The Wall Street Journal Law Blog has an interesting, if somewhat imprecise post devoted to whether or not Justice Antonin Scalia will "flip flop" on the Second Amendment when the Supreme Court hears the gun rights case McDonald v. Chicago next month. The controversy centers on an article by Jess Bravin, the Journal's Supreme Court correspondent, that features the following paragraphs:
In a 1997 book, "A Matter of Interpretation," Justice Scalia wrote that he viewed "the Second Amendment as a guarantee that the federal government would not interfere with the right of the people to keep and bear arms."
Yet, this next passage gives court watchers some pause. "Of course," Justice Scalia continued, "properly understood, it is no limitation upon arms control by the states."
The issue facing the Court in the Chicago gun case, however, is not simply what the Second Amendment means, but "Whether the Second Amendment right to keep and bear arms is incorporated as against the States by the Fourteenth Amendment's Privileges or Immunities or Due Process Clauses." So what actually matters is Scalia's view of incorporation under the 14th Amendment.

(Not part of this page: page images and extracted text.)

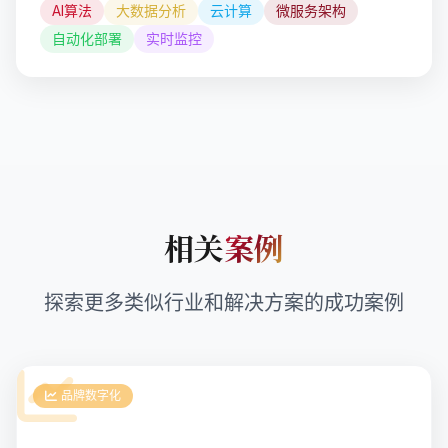
AI算法
大数据分析
云计算
微服务架构
自动化部署
实时监控
相关
案例
探索更多类似行业和解决方案的成功案例
品牌数字化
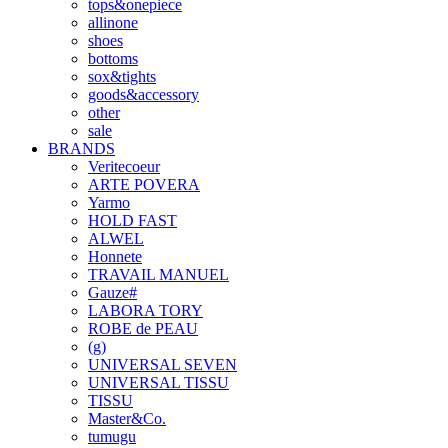
tops&onepiece
allinone
shoes
bottoms
sox&tights
goods&accessory
other
sale
BRANDS
Veritecoeur
ARTE POVERA
Yarmo
HOLD FAST
ALWEL
Honnete
TRAVAIL MANUEL
Gauze#
LABORA TORY
ROBE de PEAU
(g)
UNIVERSAL SEVEN
UNIVERSAL TISSU
TISSU
Master&Co.
tumugu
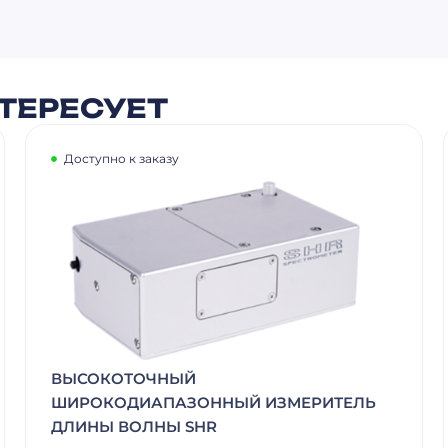
ТЕРЕСУЕТ
Доступно к заказу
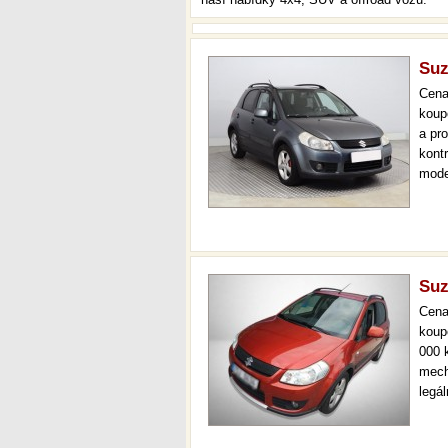
Suz
Cen
koup
a pr
kont
mode
klim
36 m
Suz
Cen
koup
000 
mech
legá
ihned
prov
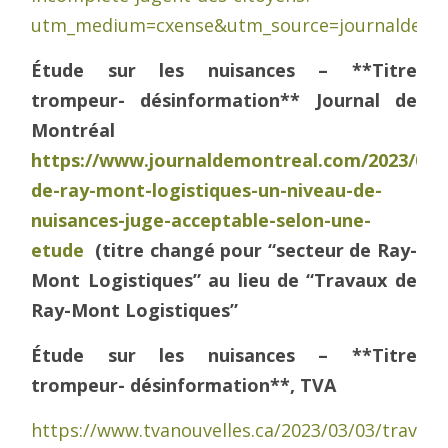
utm_medium=cxense&utm_source=journaldemo
Étude sur les nuisances –
**Titre
trompeur- désinformation**
Journal de
Montréal
https://www.journaldemontreal.com/2023/03/
de-ray-mont-logistiques-un-niveau-de-
nuisances-juge-acceptable-selon-une-
etude
(titre changé pour “secteur de Ray-
Mont Logistiques” au lieu de “Travaux de
Ray-Mont Logistiques”
Étude sur les nuisances –
**Titre
trompeur- désinformation**,
TVA
https://www.tvanouvelles.ca/2023/03/03/travaux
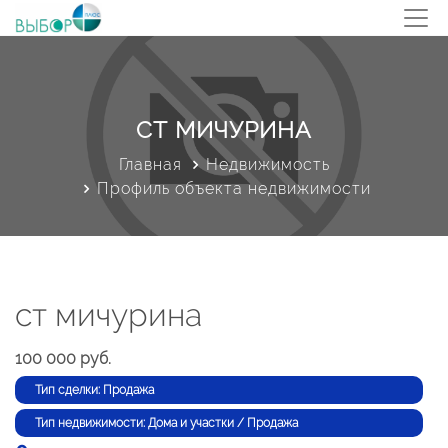
СТ МИЧУРИНА
Главная
Недвижимость
Профиль объекта недвижимости
ст мичурина
100 000 руб.
Тип сделки: Продажа
Тип недвижимости: Дома и участки / Продажа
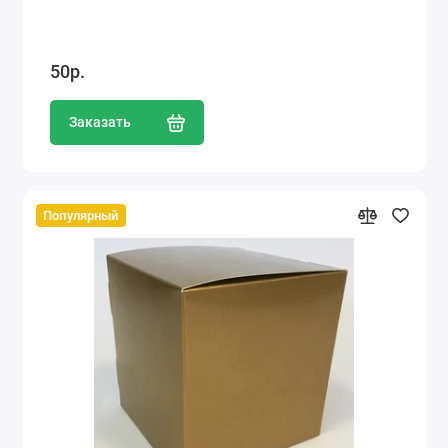
50р.
Заказать
Популярный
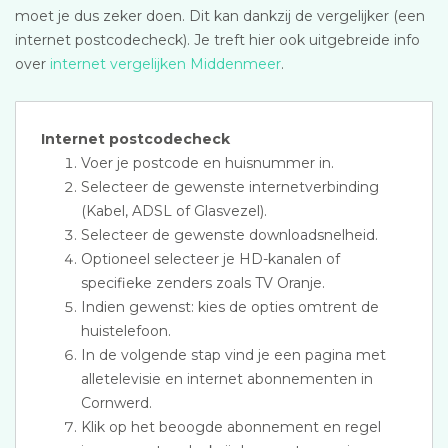
moet je dus zeker doen. Dit kan dankzij de vergelijker (een
internet postcodecheck). Je treft hier ook uitgebreide info
over
internet vergelijken Middenmeer
.
Internet postcodecheck
Voer je postcode en huisnummer in.
Selecteer de gewenste internetverbinding
(Kabel, ADSL of Glasvezel).
Selecteer de gewenste downloadsnelheid.
Optioneel selecteer je HD-kanalen of
specifieke zenders zoals TV Oranje.
Indien gewenst: kies de opties omtrent de
huistelefoon.
In de volgende stap vind je een pagina met
alletelevisie en internet abonnementen in
Cornwerd.
Klik op het beoogde abonnement en regel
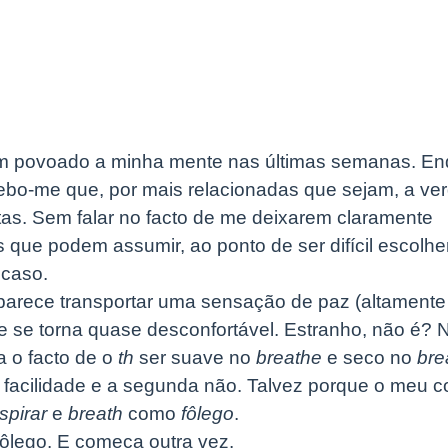
têm povoado a minha mente nas últimas semanas. E
ebo-me que, por mais relacionadas que sejam, a ve
. Sem falar no facto de me deixarem claramente
ue podem assumir, ao ponto de ser difícil escolher
 caso.
arece transportar uma sensação de paz (altamente
 se torna quase desconfortável. Estranho, não é? 
a o facto de o
th
ser suave no
breathe
e seco no
bre
m facilidade e a segunda não. Talvez porque o meu 
spirar
e
breath
como
fôlego
.
 fôlego. E começa outra vez.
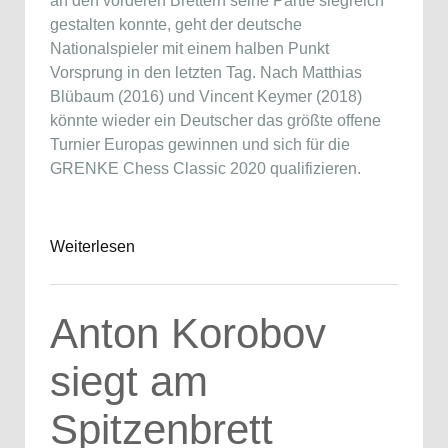
an den vorderen Brettern seine Partie siegreich
gestalten konnte, geht der deutsche
Nationalspieler mit einem halben Punkt
Vorsprung in den letzten Tag. Nach Matthias
Blübaum (2016) und Vincent Keymer (2018)
könnte wieder ein Deutscher das größte offene
Turnier Europas gewinnen und sich für die
GRENKE Chess Classic 2020 qualifizieren.
Weiterlesen
Anton Korobov
siegt am
Spitzenbrett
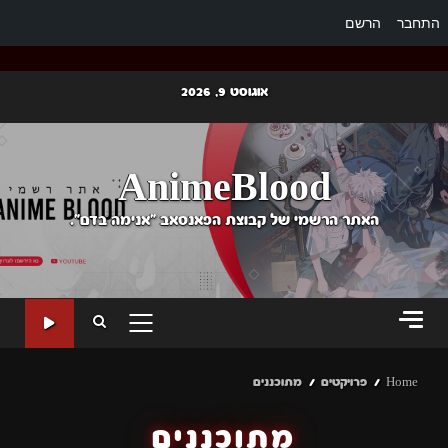
התחבר
הרשם
Ski
אוגוסט 9, 2026
t
conten
AnimeBlood
האתר הרשמי של קבוצת הפאנסאב "אנימה בדם".
PRIMARY
MENU
Home
פרויקטים
מתוכננים
מתוכננים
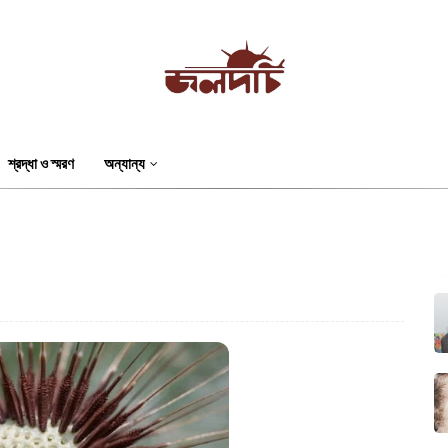
শ্রদ্ধা ও স্মরণ
অন্যান্য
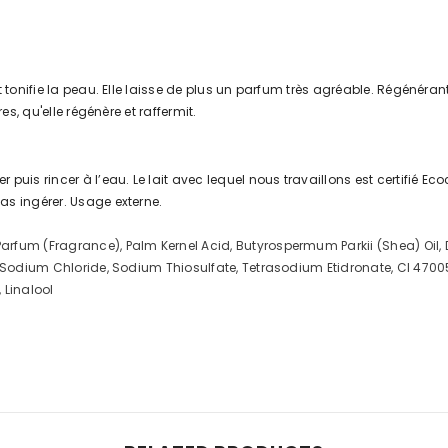
 tonifie la peau. Elle laisse de plus un parfum très agréable. Régénéra
es, qu'elle régénère et raffermit.
is rincer à l’eau. Le lait avec lequel nous travaillons est certifié Ecoc
as ingérer. Usage externe.
rfum (Fragrance), Palm Kernel Acid, Butyrospermum Parkii (Shea) Oil, D
 Sodium Chloride, Sodium Thiosulfate, Tetrasodium Etidronate, CI 47005 (
 Linalool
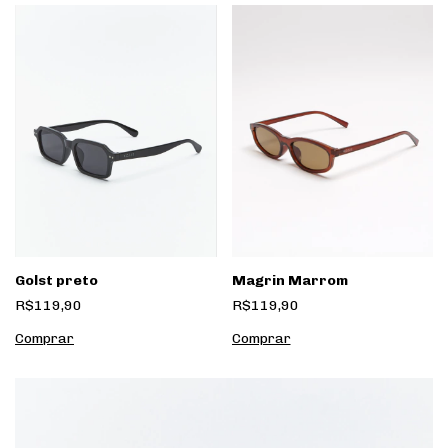
Golst preto
Magrin Marrom
R$119,90
R$119,90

That's where things get interesting. As the legal scholars Ilya Shapiro and Josh Blackman note in their superb article "Keeping Pandora's Box Sealed: Privileges or Immunities, The Constitution in 2020, and Properly Extending the Right to Keep and Bear Arms to the States," Scalia has yet to vote in favor of incorporating a right against the states via the 14th Amendment's Due Process Clause. In fact, he's been a sharp and persistent critic of the Court's incorporation jurisprudence (so have many other conservative legal theorists and activists).
But does that mean Scalia will have to "flip-flop" in order to apply the Second Amendment to the states? Not if he follows the text and history of the Privileges or Immunities Clause. Although it was notoriously gutted by the Court in the 1873 Slaughterhouse Cases, the Privileges or Immunities Clause was specifically designed to protect individual rights from abusive state and local governments—including the right of armed self-defense.